The dangers of sharing space with drivers are significant.
Jelsma said that 205 bike crashes occur in the city each year. In 2025, at least two cyclists — Zhen Cheng Kuang, 76; and Cornelius Jesse, 59 — died in collisions on city streets. At least seven pedestrians — Jonathon T. Slaugh, 62; Adrienne Keyana Johnson, 33; William Andrew Akens Jr., 26; Ernesto Torres, 58; Thongthai Xanaxay, 55; Natalia Regina Sanchez, 50; and Kaleb Josiah Green, 22 — have also died in the city since January.
What would the bike lanes look like?
The most significant separation would go on streets with a speed limit of 35 mph or faster with no parking and relatively short buildings, to accommodate potential emergency response. That intervention would look like a miniature concrete construction barrier between 18 and 27 inches tall.
Other separated bike lanes were extruded curbs, a type of continuous curb laid directly onto the street; precast curbs, which bear some resemblance to a blockier version of a wheel stop in a parking lot; and sidewalk widening projects that place a bike lane two to four inches below the level of the pedestrian walkway but still elevated above street level.

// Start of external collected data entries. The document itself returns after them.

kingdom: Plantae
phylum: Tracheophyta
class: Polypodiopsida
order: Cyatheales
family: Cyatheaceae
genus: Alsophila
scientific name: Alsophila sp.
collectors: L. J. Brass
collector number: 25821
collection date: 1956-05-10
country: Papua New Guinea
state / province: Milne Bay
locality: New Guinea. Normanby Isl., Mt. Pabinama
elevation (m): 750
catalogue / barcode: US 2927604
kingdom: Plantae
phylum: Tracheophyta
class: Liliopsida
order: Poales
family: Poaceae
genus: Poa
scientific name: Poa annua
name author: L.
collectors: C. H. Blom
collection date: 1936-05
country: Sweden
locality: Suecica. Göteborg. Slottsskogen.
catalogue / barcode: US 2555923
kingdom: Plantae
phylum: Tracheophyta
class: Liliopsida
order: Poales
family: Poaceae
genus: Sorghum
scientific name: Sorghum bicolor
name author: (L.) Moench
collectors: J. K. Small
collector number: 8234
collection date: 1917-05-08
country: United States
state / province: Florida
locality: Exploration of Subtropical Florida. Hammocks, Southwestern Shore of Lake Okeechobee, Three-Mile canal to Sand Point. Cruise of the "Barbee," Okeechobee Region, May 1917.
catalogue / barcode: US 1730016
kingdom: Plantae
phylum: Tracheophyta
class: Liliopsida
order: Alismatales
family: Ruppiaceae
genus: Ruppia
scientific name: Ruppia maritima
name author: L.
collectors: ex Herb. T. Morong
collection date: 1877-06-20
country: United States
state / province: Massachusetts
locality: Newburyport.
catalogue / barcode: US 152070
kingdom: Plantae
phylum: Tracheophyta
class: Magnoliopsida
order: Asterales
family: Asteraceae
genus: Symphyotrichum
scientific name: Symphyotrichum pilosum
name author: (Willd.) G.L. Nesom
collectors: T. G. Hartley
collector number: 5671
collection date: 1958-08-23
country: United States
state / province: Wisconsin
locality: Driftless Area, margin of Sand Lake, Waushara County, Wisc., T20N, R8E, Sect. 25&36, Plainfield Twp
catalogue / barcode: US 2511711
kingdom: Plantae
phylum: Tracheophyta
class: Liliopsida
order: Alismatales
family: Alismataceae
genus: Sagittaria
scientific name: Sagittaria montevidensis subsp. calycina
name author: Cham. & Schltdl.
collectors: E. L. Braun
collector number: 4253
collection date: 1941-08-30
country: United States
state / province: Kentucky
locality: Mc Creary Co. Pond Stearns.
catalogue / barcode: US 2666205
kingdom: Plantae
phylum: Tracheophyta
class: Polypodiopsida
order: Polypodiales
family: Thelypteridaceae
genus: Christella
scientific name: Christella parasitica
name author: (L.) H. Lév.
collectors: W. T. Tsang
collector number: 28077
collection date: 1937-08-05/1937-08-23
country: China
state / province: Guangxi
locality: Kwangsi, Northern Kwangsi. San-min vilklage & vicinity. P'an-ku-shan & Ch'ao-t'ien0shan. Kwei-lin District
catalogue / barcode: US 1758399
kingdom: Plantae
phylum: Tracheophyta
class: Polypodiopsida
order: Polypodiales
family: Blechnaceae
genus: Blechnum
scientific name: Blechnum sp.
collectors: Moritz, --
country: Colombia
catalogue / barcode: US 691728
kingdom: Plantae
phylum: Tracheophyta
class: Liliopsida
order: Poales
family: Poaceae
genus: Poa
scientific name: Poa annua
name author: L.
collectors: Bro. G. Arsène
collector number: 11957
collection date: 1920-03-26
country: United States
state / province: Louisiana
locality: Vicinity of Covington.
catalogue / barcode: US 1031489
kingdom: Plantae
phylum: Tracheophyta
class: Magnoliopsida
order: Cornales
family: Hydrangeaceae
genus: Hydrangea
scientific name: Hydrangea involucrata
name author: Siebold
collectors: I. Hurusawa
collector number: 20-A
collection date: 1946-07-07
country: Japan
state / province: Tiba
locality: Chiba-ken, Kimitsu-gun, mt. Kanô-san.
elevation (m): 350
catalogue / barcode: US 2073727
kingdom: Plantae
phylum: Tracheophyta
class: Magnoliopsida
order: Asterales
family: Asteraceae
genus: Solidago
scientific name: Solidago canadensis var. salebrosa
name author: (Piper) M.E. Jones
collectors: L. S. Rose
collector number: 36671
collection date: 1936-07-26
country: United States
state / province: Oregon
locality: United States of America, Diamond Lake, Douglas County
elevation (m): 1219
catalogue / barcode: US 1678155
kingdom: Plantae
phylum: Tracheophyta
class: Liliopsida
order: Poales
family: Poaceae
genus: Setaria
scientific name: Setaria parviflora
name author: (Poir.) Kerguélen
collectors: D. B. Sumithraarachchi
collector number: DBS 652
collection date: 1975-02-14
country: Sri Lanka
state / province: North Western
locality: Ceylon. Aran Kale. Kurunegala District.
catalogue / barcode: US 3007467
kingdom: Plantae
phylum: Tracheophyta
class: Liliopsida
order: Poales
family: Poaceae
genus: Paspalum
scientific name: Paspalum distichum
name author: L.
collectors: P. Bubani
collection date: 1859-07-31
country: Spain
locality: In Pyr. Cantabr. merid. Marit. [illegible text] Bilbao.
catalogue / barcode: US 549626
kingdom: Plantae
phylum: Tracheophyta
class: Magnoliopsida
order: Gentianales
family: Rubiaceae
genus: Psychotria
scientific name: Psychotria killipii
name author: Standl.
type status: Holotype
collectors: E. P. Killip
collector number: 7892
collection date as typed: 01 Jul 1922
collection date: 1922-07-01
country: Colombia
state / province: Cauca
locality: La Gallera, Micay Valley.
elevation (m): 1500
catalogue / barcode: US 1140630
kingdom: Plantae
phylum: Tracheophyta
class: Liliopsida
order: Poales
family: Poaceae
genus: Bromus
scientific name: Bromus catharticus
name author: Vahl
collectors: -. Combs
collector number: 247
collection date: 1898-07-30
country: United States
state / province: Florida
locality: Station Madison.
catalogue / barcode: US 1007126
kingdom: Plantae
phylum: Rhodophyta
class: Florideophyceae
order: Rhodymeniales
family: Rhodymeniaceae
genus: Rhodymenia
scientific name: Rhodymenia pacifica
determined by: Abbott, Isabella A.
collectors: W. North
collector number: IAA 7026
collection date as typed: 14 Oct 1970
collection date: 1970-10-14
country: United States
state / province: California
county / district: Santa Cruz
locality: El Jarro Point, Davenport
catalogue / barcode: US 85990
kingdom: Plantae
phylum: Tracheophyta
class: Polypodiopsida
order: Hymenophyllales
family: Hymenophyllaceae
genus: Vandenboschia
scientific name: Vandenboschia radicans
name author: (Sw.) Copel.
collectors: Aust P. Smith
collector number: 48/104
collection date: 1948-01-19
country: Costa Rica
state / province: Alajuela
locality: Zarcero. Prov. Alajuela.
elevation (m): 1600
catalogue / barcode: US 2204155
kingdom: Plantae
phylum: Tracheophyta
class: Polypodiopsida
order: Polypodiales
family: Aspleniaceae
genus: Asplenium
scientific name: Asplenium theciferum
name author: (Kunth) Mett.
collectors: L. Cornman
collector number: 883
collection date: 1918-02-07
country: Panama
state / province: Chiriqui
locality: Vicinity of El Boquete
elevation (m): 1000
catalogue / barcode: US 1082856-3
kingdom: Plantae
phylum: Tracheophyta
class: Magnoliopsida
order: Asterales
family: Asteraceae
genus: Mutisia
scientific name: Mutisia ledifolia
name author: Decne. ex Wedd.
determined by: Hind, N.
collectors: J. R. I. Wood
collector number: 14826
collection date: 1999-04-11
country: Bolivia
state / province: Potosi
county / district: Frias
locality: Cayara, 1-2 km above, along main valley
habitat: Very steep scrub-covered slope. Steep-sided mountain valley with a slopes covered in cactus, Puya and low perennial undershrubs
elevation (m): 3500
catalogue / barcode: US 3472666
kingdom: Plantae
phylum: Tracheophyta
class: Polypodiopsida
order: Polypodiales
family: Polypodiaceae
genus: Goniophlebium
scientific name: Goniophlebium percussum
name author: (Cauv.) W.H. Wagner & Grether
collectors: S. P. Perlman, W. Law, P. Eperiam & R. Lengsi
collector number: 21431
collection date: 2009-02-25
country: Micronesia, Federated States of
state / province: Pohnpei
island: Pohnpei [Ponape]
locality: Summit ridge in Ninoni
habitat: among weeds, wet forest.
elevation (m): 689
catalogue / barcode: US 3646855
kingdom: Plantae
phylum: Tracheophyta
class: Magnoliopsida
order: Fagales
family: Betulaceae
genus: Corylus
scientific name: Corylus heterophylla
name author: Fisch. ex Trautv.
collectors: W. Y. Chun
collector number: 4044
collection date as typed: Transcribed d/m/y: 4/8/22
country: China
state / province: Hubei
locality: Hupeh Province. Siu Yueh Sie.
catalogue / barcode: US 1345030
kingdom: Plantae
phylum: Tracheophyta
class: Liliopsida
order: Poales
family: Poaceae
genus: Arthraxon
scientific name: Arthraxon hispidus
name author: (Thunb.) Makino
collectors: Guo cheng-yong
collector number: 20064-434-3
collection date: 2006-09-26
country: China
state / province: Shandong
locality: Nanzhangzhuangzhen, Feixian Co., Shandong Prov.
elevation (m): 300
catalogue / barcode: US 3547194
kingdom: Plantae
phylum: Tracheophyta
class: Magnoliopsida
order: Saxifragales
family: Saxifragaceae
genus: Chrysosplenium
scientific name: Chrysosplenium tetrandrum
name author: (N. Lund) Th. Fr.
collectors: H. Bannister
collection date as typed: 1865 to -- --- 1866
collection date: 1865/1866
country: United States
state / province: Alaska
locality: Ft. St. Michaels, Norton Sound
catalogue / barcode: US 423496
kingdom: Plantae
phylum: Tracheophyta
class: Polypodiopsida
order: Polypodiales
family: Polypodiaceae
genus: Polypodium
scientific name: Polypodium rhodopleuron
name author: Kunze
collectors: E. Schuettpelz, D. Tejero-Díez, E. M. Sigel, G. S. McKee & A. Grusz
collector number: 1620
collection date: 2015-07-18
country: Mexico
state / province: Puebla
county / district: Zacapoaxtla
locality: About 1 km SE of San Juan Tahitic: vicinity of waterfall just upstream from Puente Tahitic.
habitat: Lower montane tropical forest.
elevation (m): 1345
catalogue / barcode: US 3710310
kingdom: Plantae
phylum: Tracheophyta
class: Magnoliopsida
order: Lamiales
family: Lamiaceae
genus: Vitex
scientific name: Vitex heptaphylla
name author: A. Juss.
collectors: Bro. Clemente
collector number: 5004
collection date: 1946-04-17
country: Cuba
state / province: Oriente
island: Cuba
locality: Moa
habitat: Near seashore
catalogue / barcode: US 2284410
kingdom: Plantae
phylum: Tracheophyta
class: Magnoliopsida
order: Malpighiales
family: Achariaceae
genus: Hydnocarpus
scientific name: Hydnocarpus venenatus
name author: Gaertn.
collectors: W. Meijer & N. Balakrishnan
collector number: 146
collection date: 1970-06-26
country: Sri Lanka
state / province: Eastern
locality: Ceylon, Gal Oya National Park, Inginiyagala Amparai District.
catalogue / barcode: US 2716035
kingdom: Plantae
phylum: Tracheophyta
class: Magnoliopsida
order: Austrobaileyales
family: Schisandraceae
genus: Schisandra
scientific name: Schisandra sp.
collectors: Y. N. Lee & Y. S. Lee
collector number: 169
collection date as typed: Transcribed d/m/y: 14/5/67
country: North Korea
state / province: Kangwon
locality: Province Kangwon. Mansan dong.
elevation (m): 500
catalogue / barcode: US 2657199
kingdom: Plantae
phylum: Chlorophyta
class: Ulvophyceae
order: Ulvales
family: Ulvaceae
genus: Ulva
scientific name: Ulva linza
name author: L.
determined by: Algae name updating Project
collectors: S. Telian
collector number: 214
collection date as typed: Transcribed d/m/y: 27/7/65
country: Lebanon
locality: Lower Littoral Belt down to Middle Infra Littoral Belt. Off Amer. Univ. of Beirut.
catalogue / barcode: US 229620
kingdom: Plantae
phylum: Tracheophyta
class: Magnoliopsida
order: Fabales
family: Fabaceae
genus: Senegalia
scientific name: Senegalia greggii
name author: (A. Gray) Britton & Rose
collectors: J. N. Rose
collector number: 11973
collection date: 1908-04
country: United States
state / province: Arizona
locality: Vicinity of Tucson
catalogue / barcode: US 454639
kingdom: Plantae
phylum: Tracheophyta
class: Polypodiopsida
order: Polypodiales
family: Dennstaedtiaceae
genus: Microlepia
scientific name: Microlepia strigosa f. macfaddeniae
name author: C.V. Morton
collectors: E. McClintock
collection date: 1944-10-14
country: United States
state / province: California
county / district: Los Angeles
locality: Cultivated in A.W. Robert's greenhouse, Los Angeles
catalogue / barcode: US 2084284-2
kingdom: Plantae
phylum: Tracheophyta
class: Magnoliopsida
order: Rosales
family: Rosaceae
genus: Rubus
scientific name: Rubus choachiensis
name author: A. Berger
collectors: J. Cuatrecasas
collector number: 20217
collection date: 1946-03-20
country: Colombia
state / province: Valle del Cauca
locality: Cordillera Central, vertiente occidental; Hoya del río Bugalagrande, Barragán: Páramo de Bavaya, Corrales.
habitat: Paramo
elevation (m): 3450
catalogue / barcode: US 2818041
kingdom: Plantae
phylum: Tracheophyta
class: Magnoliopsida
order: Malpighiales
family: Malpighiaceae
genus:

As these options work their way through the city government, the go-to standard for separated bike lanes will continue to be the thick green plastic bollards, known as K-71 posts. Those posts are relatively cheap to purchase and install. Because they are plastic bollards, motor vehicles can damage or destroy them easily, driving up maintenance costs.
The concrete interventions would require more upfront spending compared to the K-71 posts. But, Jelsma said, “If you look over the lifespan of, say, the K-71, it might actually, in the long run, might be cheaper if you have a concrete barrier, because they’re a little more durable. You wouldn’t have to replace them as often.”
The sidewalk extension bike lanes would likely be the most expensive. Jelsma said they would be a good intervention on boulevards with relatively long blocks: He gave the 65th Street Expressway as an example. The road has been identified for a possible lane reduction in the 2040 General Plan that would leave room to extend the width of the sidewalk.
He nodded to the fact that the Department of Public Works is always constrained by which grant funding it can win. The team would install that type of bike lane on 65th, he said, “if and when we ever had the funds to do a full reconstruction of it.”